Le marché de l’eau francilien est à feu et à sang. L’opposition UMP du Conseil de Paris vient d’attaquer le 23 janvier dernier devant le Tribunal administratif la décision de la majorité conduite par M. Delanoë de re-municipaliser la gestion de l’eau dans la capitale. La Coordination Eau Ile-de-France dépose le mercredi 4 février devant le même tribunal administratif un recours demandant l’annulation de la décision du Syndicat des eaux d’Ile-de-France (SEDIF), en date du 11 décembre 2008, de confier à un opérateur privé la gestion du plus important syndicat des eaux européen, à l’expiration de l’actuel contrat le 31 décembre 2010. Un contrat alloué à Veolia depuis 1923... Ce même mercredi 4 février, le SEDIF, sous la pression de Suez Environnement, invite les délégués de 144 communes de la banlieue parisienne à prendre connaissance des premières conclusions d’un groupe de travail créé dans l’urgence, qui a réfléchi à l’éventualité du découpage en trois « lots » du plus important « marché de l’eau » français.

◇ ◇ ◇ ◇ ◇ ◇ ◇

CONSIGNES DE TRAVAIL -
**a.** Reformulez sous forme de liste le paragraphe de l'extrait sur la gestion de l'eau en Île-de-France qui commence par « Le marché de l’eau francilien », en gardant ses faits principaux.
**b.** D'après l'extrait sur la gestion de l'eau en Île-de-France, depuis quelle année le contrat est-il alloué à Veolia ?
**c.** Continuez, s'il vous plaît, l'extrait sur la gestion de l'eau en Île-de-France après sa dernière phrase.

Entrées de données extraites -
◇ ◇ ◇ ◇ ◇ ◇ ◇

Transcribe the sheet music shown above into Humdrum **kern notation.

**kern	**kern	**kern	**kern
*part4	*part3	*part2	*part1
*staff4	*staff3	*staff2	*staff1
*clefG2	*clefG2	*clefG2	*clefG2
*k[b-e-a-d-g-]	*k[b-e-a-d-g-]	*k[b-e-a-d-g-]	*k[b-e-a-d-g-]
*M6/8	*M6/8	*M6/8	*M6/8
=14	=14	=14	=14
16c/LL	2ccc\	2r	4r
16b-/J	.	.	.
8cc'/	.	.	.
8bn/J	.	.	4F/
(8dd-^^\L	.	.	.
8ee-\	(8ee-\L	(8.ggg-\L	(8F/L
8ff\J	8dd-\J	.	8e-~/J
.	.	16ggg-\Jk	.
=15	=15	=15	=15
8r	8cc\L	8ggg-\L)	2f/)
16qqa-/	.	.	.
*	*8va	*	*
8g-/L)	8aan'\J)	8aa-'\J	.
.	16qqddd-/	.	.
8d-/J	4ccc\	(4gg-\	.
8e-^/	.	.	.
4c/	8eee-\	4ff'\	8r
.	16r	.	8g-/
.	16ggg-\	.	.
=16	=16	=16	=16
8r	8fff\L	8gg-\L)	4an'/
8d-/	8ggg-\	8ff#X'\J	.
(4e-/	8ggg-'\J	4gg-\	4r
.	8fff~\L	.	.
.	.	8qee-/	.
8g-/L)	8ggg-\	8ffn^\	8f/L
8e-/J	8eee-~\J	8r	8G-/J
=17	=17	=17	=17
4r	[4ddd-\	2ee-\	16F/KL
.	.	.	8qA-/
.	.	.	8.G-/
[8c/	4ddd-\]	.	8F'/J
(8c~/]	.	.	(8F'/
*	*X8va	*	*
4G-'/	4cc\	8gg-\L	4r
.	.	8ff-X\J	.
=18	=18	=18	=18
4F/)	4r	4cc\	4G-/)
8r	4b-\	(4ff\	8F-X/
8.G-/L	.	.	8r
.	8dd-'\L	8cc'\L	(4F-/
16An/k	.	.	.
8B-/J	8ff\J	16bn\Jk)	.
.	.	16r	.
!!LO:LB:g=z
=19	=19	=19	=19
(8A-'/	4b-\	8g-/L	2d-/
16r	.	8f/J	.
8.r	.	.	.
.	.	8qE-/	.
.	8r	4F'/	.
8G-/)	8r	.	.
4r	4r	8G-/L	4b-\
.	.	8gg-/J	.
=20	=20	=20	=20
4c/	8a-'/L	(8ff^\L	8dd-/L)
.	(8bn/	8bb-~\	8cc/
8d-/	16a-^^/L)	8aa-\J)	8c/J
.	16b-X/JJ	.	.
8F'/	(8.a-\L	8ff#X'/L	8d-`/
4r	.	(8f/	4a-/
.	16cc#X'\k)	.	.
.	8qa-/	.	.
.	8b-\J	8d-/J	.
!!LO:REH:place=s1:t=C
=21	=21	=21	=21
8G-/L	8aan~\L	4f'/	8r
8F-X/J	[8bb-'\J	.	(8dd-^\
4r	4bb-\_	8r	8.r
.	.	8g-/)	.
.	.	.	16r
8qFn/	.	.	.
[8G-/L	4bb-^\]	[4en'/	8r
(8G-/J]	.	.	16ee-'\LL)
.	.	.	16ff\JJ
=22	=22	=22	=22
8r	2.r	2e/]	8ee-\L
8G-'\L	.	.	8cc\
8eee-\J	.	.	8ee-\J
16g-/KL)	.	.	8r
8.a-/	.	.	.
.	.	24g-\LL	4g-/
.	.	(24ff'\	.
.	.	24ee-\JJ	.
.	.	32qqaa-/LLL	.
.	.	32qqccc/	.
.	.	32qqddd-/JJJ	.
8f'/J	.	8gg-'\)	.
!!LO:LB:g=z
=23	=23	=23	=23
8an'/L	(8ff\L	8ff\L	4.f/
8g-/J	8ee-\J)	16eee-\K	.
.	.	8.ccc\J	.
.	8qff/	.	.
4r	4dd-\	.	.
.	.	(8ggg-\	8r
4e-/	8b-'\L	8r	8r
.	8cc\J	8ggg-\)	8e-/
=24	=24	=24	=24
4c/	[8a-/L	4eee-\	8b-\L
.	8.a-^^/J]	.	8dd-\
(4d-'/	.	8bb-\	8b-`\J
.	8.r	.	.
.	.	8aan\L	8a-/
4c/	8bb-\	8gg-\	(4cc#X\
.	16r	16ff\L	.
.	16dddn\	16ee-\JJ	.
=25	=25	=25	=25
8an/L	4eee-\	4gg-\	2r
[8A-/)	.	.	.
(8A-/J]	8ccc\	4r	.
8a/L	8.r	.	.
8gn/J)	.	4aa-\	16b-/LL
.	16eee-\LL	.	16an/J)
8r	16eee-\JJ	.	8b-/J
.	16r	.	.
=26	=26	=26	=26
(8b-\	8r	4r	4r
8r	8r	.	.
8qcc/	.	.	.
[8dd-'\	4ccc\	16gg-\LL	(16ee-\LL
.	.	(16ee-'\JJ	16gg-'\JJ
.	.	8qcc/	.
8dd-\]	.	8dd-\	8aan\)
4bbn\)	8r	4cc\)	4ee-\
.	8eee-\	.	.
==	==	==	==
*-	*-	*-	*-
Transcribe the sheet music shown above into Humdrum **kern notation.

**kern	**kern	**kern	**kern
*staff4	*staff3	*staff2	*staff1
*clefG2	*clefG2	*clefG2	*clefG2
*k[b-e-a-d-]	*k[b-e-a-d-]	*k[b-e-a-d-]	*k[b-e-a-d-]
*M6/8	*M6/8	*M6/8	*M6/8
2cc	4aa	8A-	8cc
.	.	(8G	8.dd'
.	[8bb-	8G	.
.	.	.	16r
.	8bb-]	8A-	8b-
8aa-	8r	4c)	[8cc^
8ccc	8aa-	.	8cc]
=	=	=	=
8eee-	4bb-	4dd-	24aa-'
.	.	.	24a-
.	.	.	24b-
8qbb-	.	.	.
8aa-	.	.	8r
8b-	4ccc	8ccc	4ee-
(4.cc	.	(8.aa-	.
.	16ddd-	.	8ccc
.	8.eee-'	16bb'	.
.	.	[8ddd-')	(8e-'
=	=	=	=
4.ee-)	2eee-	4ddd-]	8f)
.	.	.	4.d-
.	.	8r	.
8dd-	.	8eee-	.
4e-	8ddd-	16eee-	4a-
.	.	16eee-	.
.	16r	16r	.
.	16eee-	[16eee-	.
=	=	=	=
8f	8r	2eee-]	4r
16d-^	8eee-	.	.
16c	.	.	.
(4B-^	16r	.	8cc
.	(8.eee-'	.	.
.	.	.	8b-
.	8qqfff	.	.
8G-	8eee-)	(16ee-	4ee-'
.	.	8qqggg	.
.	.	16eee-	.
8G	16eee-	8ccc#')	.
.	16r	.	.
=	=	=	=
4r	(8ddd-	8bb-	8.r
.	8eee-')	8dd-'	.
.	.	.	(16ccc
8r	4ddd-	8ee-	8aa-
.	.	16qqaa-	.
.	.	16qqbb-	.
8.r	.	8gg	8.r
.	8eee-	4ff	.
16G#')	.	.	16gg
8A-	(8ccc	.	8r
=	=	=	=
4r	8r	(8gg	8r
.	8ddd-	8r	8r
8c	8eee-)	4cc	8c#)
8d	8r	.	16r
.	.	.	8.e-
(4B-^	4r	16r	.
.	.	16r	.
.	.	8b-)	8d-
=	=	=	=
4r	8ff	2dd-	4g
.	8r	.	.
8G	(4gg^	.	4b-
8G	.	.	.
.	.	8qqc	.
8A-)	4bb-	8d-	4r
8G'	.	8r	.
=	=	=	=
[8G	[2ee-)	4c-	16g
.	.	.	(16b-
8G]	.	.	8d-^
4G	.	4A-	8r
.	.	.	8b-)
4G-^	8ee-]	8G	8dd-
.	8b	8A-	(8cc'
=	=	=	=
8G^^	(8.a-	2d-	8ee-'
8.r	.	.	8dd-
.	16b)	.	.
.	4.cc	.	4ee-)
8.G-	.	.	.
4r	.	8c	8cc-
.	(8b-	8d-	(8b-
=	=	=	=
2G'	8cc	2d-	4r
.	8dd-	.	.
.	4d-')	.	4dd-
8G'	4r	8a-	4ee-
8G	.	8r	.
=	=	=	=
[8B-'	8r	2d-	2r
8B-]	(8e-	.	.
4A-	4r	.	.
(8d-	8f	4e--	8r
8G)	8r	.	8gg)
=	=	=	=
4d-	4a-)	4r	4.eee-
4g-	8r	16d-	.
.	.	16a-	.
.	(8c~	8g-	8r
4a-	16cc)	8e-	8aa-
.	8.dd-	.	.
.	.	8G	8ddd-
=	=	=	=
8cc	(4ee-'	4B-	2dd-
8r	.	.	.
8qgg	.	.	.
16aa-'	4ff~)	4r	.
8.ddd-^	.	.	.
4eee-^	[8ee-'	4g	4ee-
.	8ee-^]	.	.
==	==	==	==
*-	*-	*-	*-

◇ ◇ ◇ ◇ ◇ ◇ ◇

RÉPONSES PAR CONSIGNE -
**a.**
- 23 janvier : l'opposition UMP du Conseil de Paris attaque devant le Tribunal administratif la décision de la majorité conduite par M. Delanoë de re-municipaliser la gestion de l'eau dans la capitale.
- Mercredi 4 février : la Coordination Eau Île-de-France dépose devant le même tribunal un recours demandant l'annulation de la décision du SEDIF du 11 décembre 2008. Cette décision confie à un opérateur privé la gestion du plus important syndicat des eaux européen à l'expiration de l'actuel contrat, le 31 décembre 2010. Ce contrat est alloué à Veolia depuis 1923.
- Le même jour : le SEDIF, sous la pression de Suez Environnement, invite les délégués de 144 communes de la banlieue parisienne à prendre connaissance des premières conclusions d'un groupe de travail. Ce groupe a réfléchi à un éventuel découpage en trois « lots » du plus important « marché de l'eau » français.

**b.** Depuis 1923.

**c.**
Elus, partis, entreprises et lobbyistes sont sur le sentier de la guerre. Car la guerre est bel est bien déclarée. Les deux multinationales françaises mobilisent toutes leurs forces dans un combat sans merci dont l’issue apparaît encore incertaine.
Enjeu, la recomposition à l’horizon des 5 à 10 prochaines années du marché de l’eau en France.
Il y a ceux qui ne veulent rien changer, et ceux « qui veulent tout changer pour que rien ne change », même si Le Guépard n’est pas leur livre de chevet.
Gigantesque théâtre d’ombres. Manœuvres, annonces, faux-semblants. Un polar qui va nous occuper un bon moment.
Acte 1, et coup de tonnerre dans un ciel rien moins que serein, le 23 janvier dernier deux figures de l’UMP au Conseil de Paris, M. Jérôme Dubus, Vice-président du groupe UMP au Conseil de Paris et M. Jean-François Legaret, maire (UMP) du 1er arrondissement, déposent devant le Tribunal administratif de Paris un recours contre la décision prise le 24 novembre 2008 par la majorité du même Conseil de Paris d’engager la re-municipalisation de la distribution de l’eau dans la capitale, et de créer un opérateur public qui y contrôlera toute la chaîne de la gestion de l’eau.
Seul le journal gratuit de M. Bolloré, Direct Matin, nous aura, à ce jour, distillé cette information « capitale », sous l’angle d’un article produit par le quotidien Le Monde pour ledit journal gratuit... Comme il ne s’agissait pas du « pass Navigo », qui vient de susciter un nouveau coup de torchon entre M. Bolloré et Le Monde, l’article est paru. Mais qui lit « Direct Matin » ?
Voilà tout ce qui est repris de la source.